■ INPUT FOR THIS TASK:
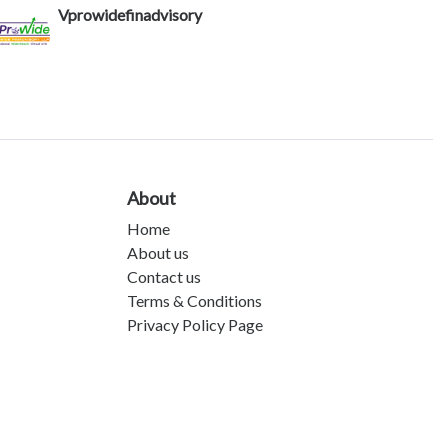
Vprowidefinadvisory
About
Home
About us
Contact us
Terms & Conditions
Privacy Policy Page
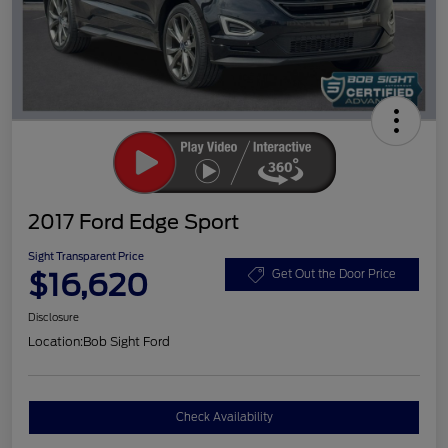
2017 Ford Edge Sport
Sight Transparent Price
$16,620
Get Out the Door Price
Disclosure
Location:
Bob Sight Ford
Check Availability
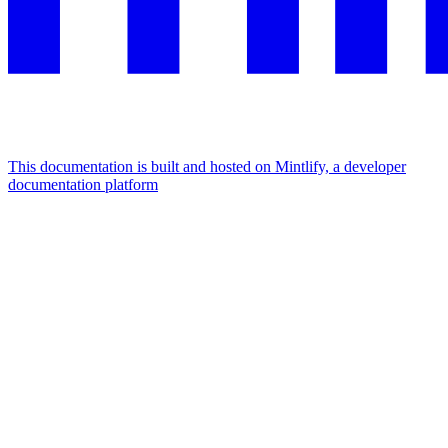
This documentation is built and hosted on Mintlify, a developer
documentation platform
Assistant
Responses
are
generated
using
AI
and
may
contain
mistakes.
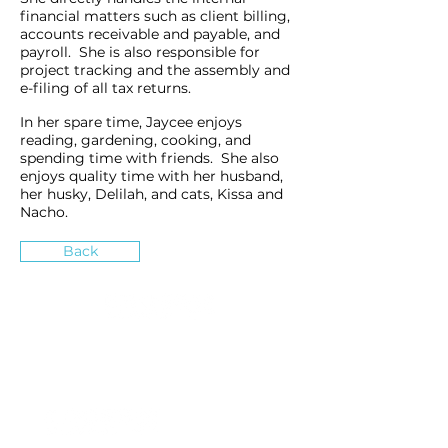
financial matters such as client billing,
accounts receivable and payable, and
payroll. She is also responsible for
project tracking and the assembly and
e-filing of all tax returns.
In her spare time, Jaycee enjoys
reading, gardening, cooking, and
spending time with friends. She also
enjoys quality time with her husband,
her husky, Delilah, and cats, Kissa and
Nacho.
Back
»
How can we inspire you?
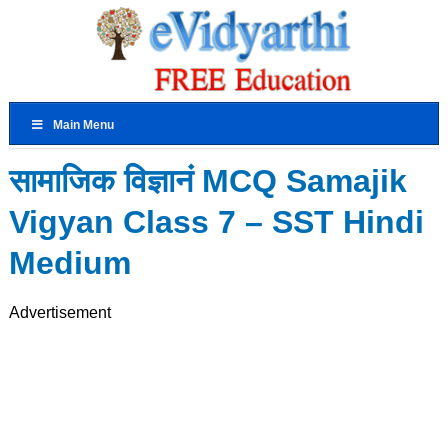
Main Menu
सामाजिक विज्ञानं MCQ Samajik
Vigyan Class 7 – SST Hindi
Medium
Advertisement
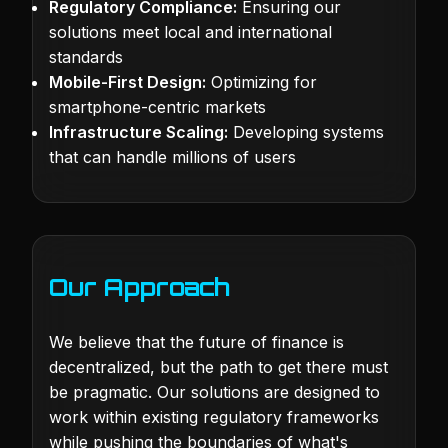
Regulatory Compliance:
Ensuring our
solutions meet local and international
standards
Mobile-First Design:
Optimizing for
smartphone-centric markets
Infrastructure Scaling:
Developing systems
that can handle millions of users
Our Approach
We believe that the future of finance is
decentralized, but the path to get there must
be pragmatic. Our solutions are designed to
work within existing regulatory frameworks
while pushing the boundaries of what's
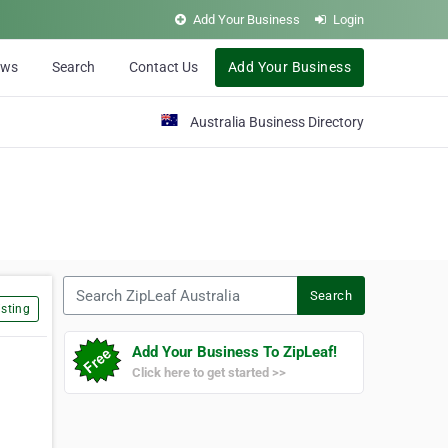
Add Your Business
Login
ews
Search
Contact Us
Add Your Business
Australia Business Directory
Search ZipLeaf Australia
Search
sting
Add Your Business To ZipLeaf!
Click here to get started >>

■ WHAT THIS TASK INVOLVES: Repeat the material above word for word; no images go in the copy.

■ OUTPUT BELOW:
Vprowidefinadvisory
About
Home
About us
Contact us
Terms & Conditions
Privacy Policy Page
2017 Ford Edge Sport
Sight Transparent Price
$16,620
Get Out the Door Price
Disclosure
Location:
Bob Sight Ford
Check Availability
This documentation is built and hosted on Mintlify, a developer
documentation platform
Assistant
Responses
are
generated
using
AI
and
may
contain
mistakes.
financial matters such as client billing,
accounts receivable and payable, and
payroll. She is also responsible for
project tracking and the assembly and
e-filing of all tax returns.
In her spare time, Jaycee enjoys
reading, gardening, cooking, and
spending time with friends. She also
enjoys quality time with her husband,
her husky, Delilah, and cats, Kissa and
Nacho.
Back
»
How can we inspire you?
Main Menu
सामाजिक विज्ञानं MCQ Samajik
Vigyan Class 7 – SST Hindi
Medium
Advertisement
Regulatory Compliance:
Ensuring our
solutions meet local and international
standards
Mobile-First Design:
Optimizing for
smartphone-centric markets
Infrastructure Scaling:
Developing systems
that can handle millions of users
Our Approach
We believe that the future of finance is
decentralized, but the path to get there must
be pragmatic. Our solutions are designed to
work within existing regulatory frameworks
while pushing the boundaries of what's
Add Your Business
Login
ews
Search
Contact Us
Add Your Business
Australia Business Directory
Search ZipLeaf Australia
Search
sting
Add Your Business To ZipLeaf!
Click here to get started >>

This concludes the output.